What to do -> Restate each record exactly as it was written.

====================

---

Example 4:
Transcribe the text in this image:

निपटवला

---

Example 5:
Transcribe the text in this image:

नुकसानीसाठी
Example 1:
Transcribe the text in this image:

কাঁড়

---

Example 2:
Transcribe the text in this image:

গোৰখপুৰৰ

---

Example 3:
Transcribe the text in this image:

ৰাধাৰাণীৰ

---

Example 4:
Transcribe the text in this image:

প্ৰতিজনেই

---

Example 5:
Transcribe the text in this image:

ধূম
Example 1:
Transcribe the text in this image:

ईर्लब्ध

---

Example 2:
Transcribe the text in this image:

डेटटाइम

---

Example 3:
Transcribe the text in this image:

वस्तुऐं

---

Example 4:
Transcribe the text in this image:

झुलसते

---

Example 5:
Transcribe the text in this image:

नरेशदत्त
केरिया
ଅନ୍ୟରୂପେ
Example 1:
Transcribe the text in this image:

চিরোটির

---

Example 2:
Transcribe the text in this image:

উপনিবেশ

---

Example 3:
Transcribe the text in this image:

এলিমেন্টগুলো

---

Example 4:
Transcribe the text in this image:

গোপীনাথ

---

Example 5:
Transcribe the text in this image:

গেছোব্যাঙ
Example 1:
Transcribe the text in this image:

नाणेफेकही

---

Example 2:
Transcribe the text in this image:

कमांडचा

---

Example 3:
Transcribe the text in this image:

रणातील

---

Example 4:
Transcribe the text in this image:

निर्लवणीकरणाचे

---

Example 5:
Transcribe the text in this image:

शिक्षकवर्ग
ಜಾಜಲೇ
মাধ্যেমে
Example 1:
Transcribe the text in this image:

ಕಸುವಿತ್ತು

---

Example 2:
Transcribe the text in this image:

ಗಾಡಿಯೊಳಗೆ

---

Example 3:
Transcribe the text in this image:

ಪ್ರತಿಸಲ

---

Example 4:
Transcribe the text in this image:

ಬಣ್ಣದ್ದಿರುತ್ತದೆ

====================

Solution ->
---

Example 4:
Transcribe the text in this image:

निपटवला

---

Example 5:
Transcribe the text in this image:

नुकसानीसाठी
Example 1:
Transcribe the text in this image:

কাঁড়

---

Example 2:
Transcribe the text in this image:

গোৰখপুৰৰ

---

Example 3:
Transcribe the text in this image:

ৰাধাৰাণীৰ

---

Example 4:
Transcribe the text in this image:

প্ৰতিজনেই

---

Example 5:
Transcribe the text in this image:

ধূম
Example 1:
Transcribe the text in this image:

ईर्लब्ध

---

Example 2:
Transcribe the text in this image:

डेटटाइम

---

Example 3:
Transcribe the text in this image:

वस्तुऐं

---

Example 4:
Transcribe the text in this image:

झुलसते

---

Example 5:
Transcribe the text in this image:

नरेशदत्त
केरिया
ଅନ୍ୟରୂପେ
Example 1:
Transcribe the text in this image:

চিরোটির

---

Example 2:
Transcribe the text in this image:

উপনিবেশ

---

Example 3:
Transcribe the text in this image:

এলিমেন্টগুলো

---

Example 4:
Transcribe the text in this image:

গোপীনাথ

---

Example 5:
Transcribe the text in this image:

গেছোব্যাঙ
Example 1:
Transcribe the text in this image:

नाणेफेकही

---

Example 2:
Transcribe the text in this image:

कमांडचा

---

Example 3:
Transcribe the text in this image:

रणातील

---

Example 4:
Transcribe the text in this image:

निर्लवणीकरणाचे

---

Example 5:
Transcribe the text in this image:

शिक्षकवर्ग
ಜಾಜಲೇ
মাধ্যেমে
Example 1:
Transcribe the text in this image:

ಕಸುವಿತ್ತು

---

Example 2:
Transcribe the text in this image:

ಗಾಡಿಯೊಳಗೆ

---

Example 3:
Transcribe the text in this image:

ಪ್ರತಿಸಲ

---

Example 4:
Transcribe the text in this image:

ಬಣ್ಣದ್ದಿರುತ್ತದೆ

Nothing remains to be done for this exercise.